Compito A —
Trascrivi dal testo sul tè il passaggio compreso tra "Tutto ciò è" e "funziona a meraviglia.", estremi inclusi.
Compito B —
In base al testo sul tè, spiega in una-tre frasi perché il padre di chi scrive prendeva il tè quasi sempre col latte.

Testo selezionato —
Una bevanda che ha cambiato il mondo, che ha influito sulla cultura e sulla storia occidentale, che ha costruito attorno a sé un mito e un culto laico detto “teismo” nell’estremo oriente.

Una bevanda che per i cinesi definiva l’uomo stesso nelle sue qualità: certi uomini hanno troppo tè dentro di loro, altri troppo poco. Una bevanda verso cui si possono dedicare anni di studio anche solo dal punto di vista del mero consumatore.

Tutto ciò è vero, ma arrivare a comprenderlo al punto da volervisi dedicare è stato tutt’altro che facile. Ma in un certo senso ho sempre saputo di volermi interessare al tè: il suo richiamo nel corso degli anni riaffiorava… a sconfiggerlo erano i pessimi tè facilmente disponibili nella grande distribuzione.

Ma cominciamo dal principio.
Più in là che riesco ad andare, dove la memoria si fa così confusa che le ipotesi sono costrette a riempirne i vuoti. Giù giù fino ai tempi antichi, quando ancora il Duca non aveva la barba. Sì, so che molti tra voi lettori sono certi che io sia nato con la barba e il pickelhaube (e coglione a manovella), e non vi impedirò di crederlo. O le ragazzine. Ormai uso la presenza o meno della barba per distinguere il sesso negli adulti, funziona a meraviglia.

In casa mia si è sempre bevuto il tè, poco ma sempre. Soprattutto nei mesi freddi, tornando in casa, mia madre proponeva un tè caldo, sapendo che anche se io o i miei fratelli avessimo detto “no” di sicuro mio padre avrebbe detto “sì”.

E si è sempre bevuto in due modi: all’italiana con il limone e lo zucchero a stuprare il sapore del tè creando una limonata (ma tanto le bustine da supermercato quasi sempre facevano schifo), oppure con un po’ di latte. Mio padre lo prendeva quasi sempre col latte, come aveva imparato da giovane in visita nel Regno Unito quando viaggiava come ufficiale dello stato maggiore per scambi di vario genere con altri paesi amici.

Il mio interesse per il tè e le tisane comunque non iniziò prima del liceo. Terza o quarta liceo. Prima mi interessava bere solo il caffè, che consumavo al ritmo di due moka da 4 tazzine al giorno (una al mattino e una dopo pranzo) credo, più o meno dalla prima liceo (e qualche volta una terza se dovevo studiare a sera… non perché studiassi molto, non me ne fregava nulla, ma perché arrivavo a preparare le verifiche all’ultimo giorno). Non sono sicuro, ma forse in seconda e terza media prendevo solo mezza moka al pomeriggio e basta.

Ricordo chiaramente che in quarta liceo ero in fissa col karkadè (fiori di ibisco). Lo ricordo perché era l’anno in cui ci avevano fuso con un’altra classe smembrata e divisa in giro e c’era un ragazzo simpaticissimo (che però poi non è stato promosso, assieme a un altro) che stava uscendo di testa mentre lo martellavo di idiozie al ritorno da una gita in visita a una qualche mostra di stronzate a Milano. All’epoca non si cazzeggiava sugli smartphone come oggi… tipo perché non c’erano, i cellulari dell’epoca erano da morte anale, con giusto 2-3 giochetti scemi sopra. Ricordo la cosa perché visto che avevo una sete porca avevo anche questo pensiero martellante di volermene tornare a casa e farmi una caraffa di karkadè.

Dati —
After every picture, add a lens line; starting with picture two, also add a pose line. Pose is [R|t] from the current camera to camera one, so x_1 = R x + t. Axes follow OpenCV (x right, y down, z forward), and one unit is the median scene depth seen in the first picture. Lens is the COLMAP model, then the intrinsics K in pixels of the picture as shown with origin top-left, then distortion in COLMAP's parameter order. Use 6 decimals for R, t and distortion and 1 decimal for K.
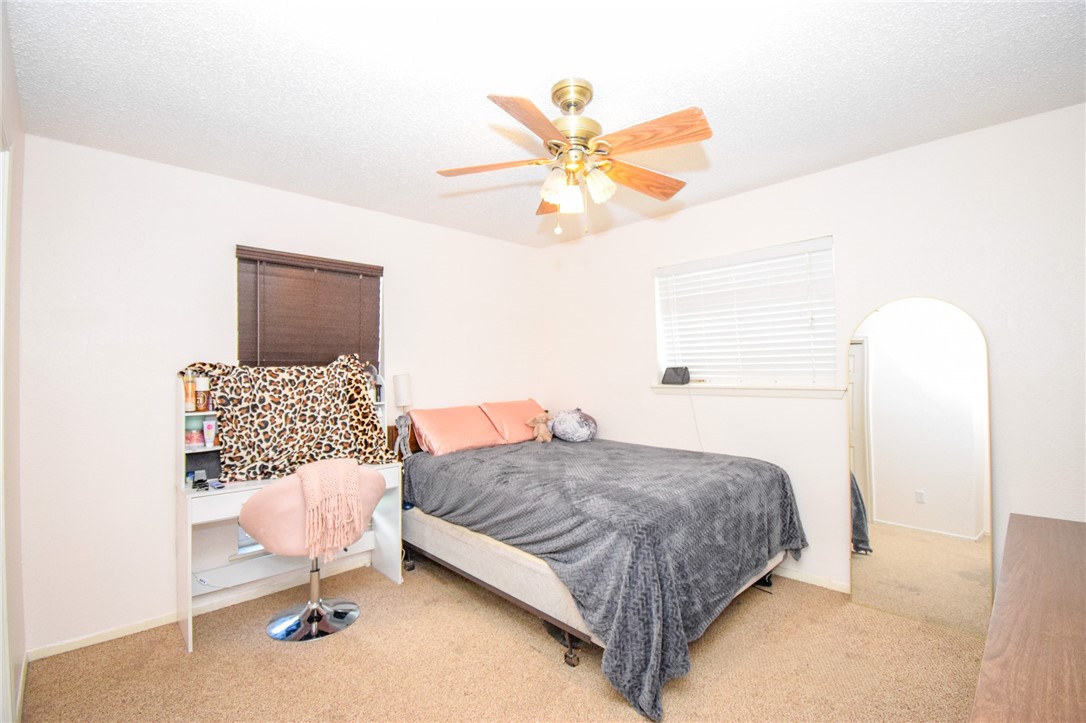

Risposta A —
Tutto ciò è vero, ma arrivare a comprenderlo al punto da volervisi dedicare è stato tutt’altro che facile. Ma in un certo senso ho sempre saputo di volermi interessare al tè: il suo richiamo nel corso degli anni riaffiorava… a sconfiggerlo erano i pessimi tè facilmente disponibili nella grande distribuzione.

Ma cominciamo dal principio.
Più in là che riesco ad andare, dove la memoria si fa così confusa che le ipotesi sono costrette a riempirne i vuoti. Giù giù fino ai tempi antichi, quando ancora il Duca non aveva la barba. Sì, so che molti tra voi lettori sono certi che io sia nato con la barba e il pickelhaube (e coglione a manovella), e non vi impedirò di crederlo. O le ragazzine. Ormai uso la presenza o meno della barba per distinguere il sesso negli adulti, funziona a meraviglia.

Risposta B —
Lo aveva imparato da giovane, durante le visite nel Regno Unito. A quel tempo viaggiava come ufficiale dello stato maggiore per scambi di vario genere con altri paesi amici.